— What to produce —
Without omitting anything, retype the data that follows.

(Segmentation data)
◆ ◆ ◆ ◆ ◆

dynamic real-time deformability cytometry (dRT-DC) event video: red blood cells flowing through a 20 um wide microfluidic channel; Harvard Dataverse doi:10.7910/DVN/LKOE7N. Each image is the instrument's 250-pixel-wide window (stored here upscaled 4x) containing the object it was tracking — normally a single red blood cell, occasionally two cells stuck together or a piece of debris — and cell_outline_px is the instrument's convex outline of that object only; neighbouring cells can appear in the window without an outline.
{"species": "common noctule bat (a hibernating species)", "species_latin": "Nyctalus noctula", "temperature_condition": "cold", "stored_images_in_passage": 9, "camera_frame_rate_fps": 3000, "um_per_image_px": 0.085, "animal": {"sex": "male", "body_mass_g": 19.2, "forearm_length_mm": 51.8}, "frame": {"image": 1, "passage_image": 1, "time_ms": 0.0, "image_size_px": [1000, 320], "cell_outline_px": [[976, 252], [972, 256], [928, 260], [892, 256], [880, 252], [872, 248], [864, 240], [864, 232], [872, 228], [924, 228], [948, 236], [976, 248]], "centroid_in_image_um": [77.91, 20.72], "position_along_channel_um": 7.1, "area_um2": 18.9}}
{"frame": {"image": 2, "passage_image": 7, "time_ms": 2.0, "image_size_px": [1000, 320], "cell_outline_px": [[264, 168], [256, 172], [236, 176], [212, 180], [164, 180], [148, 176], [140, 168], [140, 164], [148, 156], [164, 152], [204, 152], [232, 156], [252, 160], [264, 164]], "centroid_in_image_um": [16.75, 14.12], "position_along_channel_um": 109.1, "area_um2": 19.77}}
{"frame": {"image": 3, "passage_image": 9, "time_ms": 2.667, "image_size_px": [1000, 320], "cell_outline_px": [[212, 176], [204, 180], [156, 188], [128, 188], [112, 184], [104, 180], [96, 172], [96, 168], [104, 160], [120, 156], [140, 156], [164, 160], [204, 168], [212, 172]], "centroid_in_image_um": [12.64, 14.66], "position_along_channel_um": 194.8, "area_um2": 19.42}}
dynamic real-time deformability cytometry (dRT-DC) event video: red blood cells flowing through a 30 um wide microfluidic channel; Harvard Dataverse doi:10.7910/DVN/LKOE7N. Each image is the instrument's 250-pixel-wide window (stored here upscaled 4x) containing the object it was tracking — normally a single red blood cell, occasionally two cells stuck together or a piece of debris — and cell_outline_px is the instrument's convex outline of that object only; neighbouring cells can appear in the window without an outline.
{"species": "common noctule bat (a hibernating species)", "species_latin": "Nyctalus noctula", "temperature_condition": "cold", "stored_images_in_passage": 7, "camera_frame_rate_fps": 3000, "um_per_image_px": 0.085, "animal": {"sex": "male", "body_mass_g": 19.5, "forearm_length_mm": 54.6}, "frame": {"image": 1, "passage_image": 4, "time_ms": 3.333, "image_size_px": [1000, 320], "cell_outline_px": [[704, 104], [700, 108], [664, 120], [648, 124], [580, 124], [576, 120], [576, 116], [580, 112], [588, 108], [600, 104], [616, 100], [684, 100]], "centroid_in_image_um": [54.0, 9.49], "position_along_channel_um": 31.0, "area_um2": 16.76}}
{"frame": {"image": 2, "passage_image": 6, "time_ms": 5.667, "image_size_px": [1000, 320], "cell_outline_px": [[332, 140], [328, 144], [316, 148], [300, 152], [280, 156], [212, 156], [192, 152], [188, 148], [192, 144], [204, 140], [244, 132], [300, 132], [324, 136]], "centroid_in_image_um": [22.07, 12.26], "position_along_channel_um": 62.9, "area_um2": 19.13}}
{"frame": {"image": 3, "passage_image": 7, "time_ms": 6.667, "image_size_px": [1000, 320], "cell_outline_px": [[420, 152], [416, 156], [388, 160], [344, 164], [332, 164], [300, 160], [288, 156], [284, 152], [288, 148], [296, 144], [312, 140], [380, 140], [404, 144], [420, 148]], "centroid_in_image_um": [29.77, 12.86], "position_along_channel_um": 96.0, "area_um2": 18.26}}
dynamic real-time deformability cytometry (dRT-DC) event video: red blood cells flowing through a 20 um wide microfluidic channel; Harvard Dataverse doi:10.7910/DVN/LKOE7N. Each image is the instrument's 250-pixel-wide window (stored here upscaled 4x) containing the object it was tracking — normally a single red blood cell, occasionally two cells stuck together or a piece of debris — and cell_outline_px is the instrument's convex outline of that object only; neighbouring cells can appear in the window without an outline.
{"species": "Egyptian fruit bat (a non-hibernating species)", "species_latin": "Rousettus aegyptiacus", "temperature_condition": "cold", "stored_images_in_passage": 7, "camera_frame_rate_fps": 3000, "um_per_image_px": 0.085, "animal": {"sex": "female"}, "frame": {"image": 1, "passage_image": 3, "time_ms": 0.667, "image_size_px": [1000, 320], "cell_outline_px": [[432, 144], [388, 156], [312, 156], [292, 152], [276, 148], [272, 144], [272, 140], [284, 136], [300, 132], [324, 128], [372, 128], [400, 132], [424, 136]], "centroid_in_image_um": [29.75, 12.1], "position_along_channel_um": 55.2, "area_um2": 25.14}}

◆ ◆ ◆ ◆ ◆

— Answer for this exercise —
dynamic real-time deformability cytometry (dRT-DC) event video: red blood cells flowing through a 20 um wide microfluidic channel; Harvard Dataverse doi:10.7910/DVN/LKOE7N. Each image is the instrument's 250-pixel-wide window (stored here upscaled 4x) containing the object it was tracking — normally a single red blood cell, occasionally two cells stuck together or a piece of debris — and cell_outline_px is the instrument's convex outline of that object only; neighbouring cells can appear in the window without an outline.
{"species": "common noctule bat (a hibernating species)", "species_latin": "Nyctalus noctula", "temperature_condition": "cold", "stored_images_in_passage": 9, "camera_frame_rate_fps": 3000, "um_per_image_px": 0.085, "animal": {"sex": "male", "body_mass_g": 19.2, "forearm_length_mm": 51.8}, "frame": {"image": 1, "passage_image": 1, "time_ms": 0.0, "image_size_px": [1000, 320], "cell_outline_px": [[976, 252], [972, 256], [928, 260], [892, 256], [880, 252], [872, 248], [864, 240], [864, 232], [872, 228], [924, 228], [948, 236], [976, 248]], "centroid_in_image_um": [77.91, 20.72], "position_along_channel_um": 7.1, "area_um2": 18.9}}
{"frame": {"image": 2, "passage_image": 7, "time_ms": 2.0, "image_size_px": [1000, 320], "cell_outline_px": [[264, 168], [256, 172], [236, 176], [212, 180], [164, 180], [148, 176], [140, 168], [140, 164], [148, 156], [164, 152], [204, 152], [232, 156], [252, 160], [264, 164]], "centroid_in_image_um": [16.75, 14.12], "position_along_channel_um": 109.1, "area_um2": 19.77}}
{"frame": {"image": 3, "passage_image": 9, "time_ms": 2.667, "image_size_px": [1000, 320], "cell_outline_px": [[212, 176], [204, 180], [156, 188], [128, 188], [112, 184], [104, 180], [96, 172], [96, 168], [104, 160], [120, 156], [140, 156], [164, 160], [204, 168], [212, 172]], "centroid_in_image_um": [12.64, 14.66], "position_along_channel_um": 194.8, "area_um2": 19.42}}
dynamic real-time deformability cytometry (dRT-DC) event video: red blood cells flowing through a 30 um wide microfluidic channel; Harvard Dataverse doi:10.7910/DVN/LKOE7N. Each image is the instrument's 250-pixel-wide window (stored here upscaled 4x) containing the object it was tracking — normally a single red blood cell, occasionally two cells stuck together or a piece of debris — and cell_outline_px is the instrument's convex outline of that object only; neighbouring cells can appear in the window without an outline.
{"species": "common noctule bat (a hibernating species)", "species_latin": "Nyctalus noctula", "temperature_condition": "cold", "stored_images_in_passage": 7, "camera_frame_rate_fps": 3000, "um_per_image_px": 0.085, "animal": {"sex": "male", "body_mass_g": 19.5, "forearm_length_mm": 54.6}, "frame": {"image": 1, "passage_image": 4, "time_ms": 3.333, "image_size_px": [1000, 320], "cell_outline_px": [[704, 104], [700, 108], [664, 120], [648, 124], [580, 124], [576, 120], [576, 116], [580, 112], [588, 108], [600, 104], [616, 100], [684, 100]], "centroid_in_image_um": [54.0, 9.49], "position_along_channel_um": 31.0, "area_um2": 16.76}}
{"frame": {"image": 2, "passage_image": 6, "time_ms": 5.667, "image_size_px": [1000, 320], "cell_outline_px": [[332, 140], [328, 144], [316, 148], [300, 152], [280, 156], [212, 156], [192, 152], [188, 148], [192, 144], [204, 140], [244, 132], [300, 132], [324, 136]], "centroid_in_image_um": [22.07, 12.26], "position_along_channel_um": 62.9, "area_um2": 19.13}}
{"frame": {"image": 3, "passage_image": 7, "time_ms": 6.667, "image_size_px": [1000, 320], "cell_outline_px": [[420, 152], [416, 156], [388, 160], [344, 164], [332, 164], [300, 160], [288, 156], [284, 152], [288, 148], [296, 144], [312, 140], [380, 140], [404, 144], [420, 148]], "centroid_in_image_um": [29.77, 12.86], "position_along_channel_um": 96.0, "area_um2": 18.26}}
dynamic real-time deformability cytometry (dRT-DC) event video: red blood cells flowing through a 20 um wide microfluidic channel; Harvard Dataverse doi:10.7910/DVN/LKOE7N. Each image is the instrument's 250-pixel-wide window (stored here upscaled 4x) containing the object it was tracking — normally a single red blood cell, occasionally two cells stuck together or a piece of debris — and cell_outline_px is the instrument's convex outline of that object only; neighbouring cells can appear in the window without an outline.
{"species": "Egyptian fruit bat (a non-hibernating species)", "species_latin": "Rousettus aegyptiacus", "temperature_condition": "cold", "stored_images_in_passage": 7, "camera_frame_rate_fps": 3000, "um_per_image_px": 0.085, "animal": {"sex": "female"}, "frame": {"image": 1, "passage_image": 3, "time_ms": 0.667, "image_size_px": [1000, 320], "cell_outline_px": [[432, 144], [388, 156], [312, 156], [292, 152], [276, 148], [272, 144], [272, 140], [284, 136], [300, 132], [324, 128], [372, 128], [400, 132], [424, 136]], "centroid_in_image_um": [29.75, 12.1], "position_along_channel_um": 55.2, "area_um2": 25.14}}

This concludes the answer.